### WHAT IS BEING ASKED
Please reproduce everything from the line containing "Join our Telegram Group" down to the line containing "Бесплатное изучение английского с 2005 года" in the entries below, replacing "friends" with "classmates" and changing nothing else.

### DATA SECTION
■ ■ ■

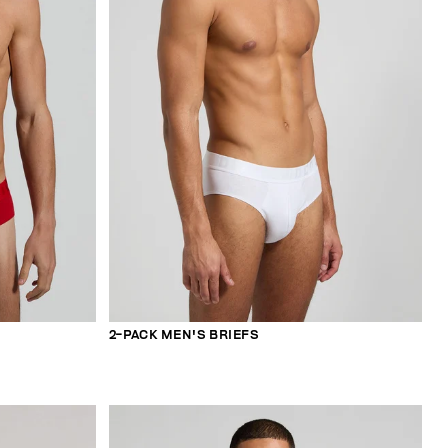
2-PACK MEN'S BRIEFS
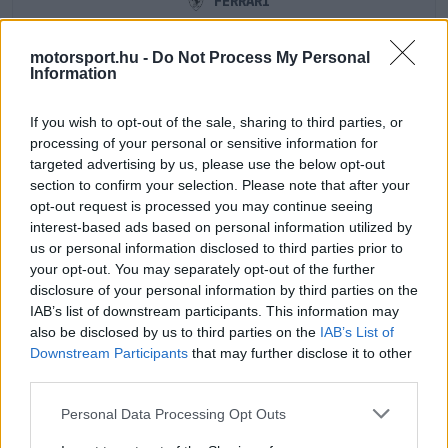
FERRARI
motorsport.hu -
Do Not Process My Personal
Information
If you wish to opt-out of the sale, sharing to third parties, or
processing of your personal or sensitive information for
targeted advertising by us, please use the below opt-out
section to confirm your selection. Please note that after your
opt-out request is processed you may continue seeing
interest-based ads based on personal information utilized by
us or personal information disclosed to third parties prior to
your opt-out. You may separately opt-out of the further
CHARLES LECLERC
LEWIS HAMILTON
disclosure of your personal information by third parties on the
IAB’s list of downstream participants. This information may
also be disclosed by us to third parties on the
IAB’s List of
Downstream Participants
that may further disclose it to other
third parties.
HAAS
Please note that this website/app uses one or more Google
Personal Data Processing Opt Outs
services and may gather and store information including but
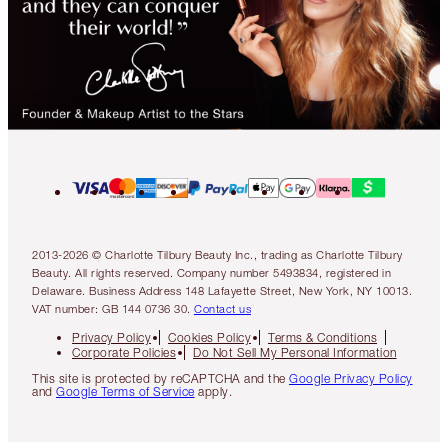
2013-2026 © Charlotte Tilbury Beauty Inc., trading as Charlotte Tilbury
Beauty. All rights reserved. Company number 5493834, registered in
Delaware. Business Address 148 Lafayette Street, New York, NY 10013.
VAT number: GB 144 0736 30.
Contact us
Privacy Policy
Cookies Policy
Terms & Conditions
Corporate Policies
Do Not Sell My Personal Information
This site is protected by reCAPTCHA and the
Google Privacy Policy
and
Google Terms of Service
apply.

■ ■ ■

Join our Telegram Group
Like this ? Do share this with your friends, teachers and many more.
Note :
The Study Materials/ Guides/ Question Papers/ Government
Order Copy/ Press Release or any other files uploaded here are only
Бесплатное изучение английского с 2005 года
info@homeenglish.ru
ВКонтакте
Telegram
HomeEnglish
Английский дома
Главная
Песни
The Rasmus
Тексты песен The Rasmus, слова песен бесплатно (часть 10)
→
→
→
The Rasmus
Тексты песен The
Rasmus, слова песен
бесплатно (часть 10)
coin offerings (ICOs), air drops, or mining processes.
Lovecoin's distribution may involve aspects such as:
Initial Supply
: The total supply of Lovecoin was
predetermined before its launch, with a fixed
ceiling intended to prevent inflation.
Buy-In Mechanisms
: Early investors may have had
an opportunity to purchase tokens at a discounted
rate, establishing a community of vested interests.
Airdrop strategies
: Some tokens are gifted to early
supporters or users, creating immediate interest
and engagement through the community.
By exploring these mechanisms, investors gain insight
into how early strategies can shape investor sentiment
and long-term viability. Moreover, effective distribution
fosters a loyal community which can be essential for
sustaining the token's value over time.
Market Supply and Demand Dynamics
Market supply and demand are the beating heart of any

■ ■ ■

### TASK OUTPUT
Join our Telegram Group
Like this ? Do share this with your classmates, teachers and many more.
Note :
The Study Materials/ Guides/ Question Papers/ Government
Order Copy/ Press Release or any other files uploaded here are only
Бесплатное изучение английского с 2005 года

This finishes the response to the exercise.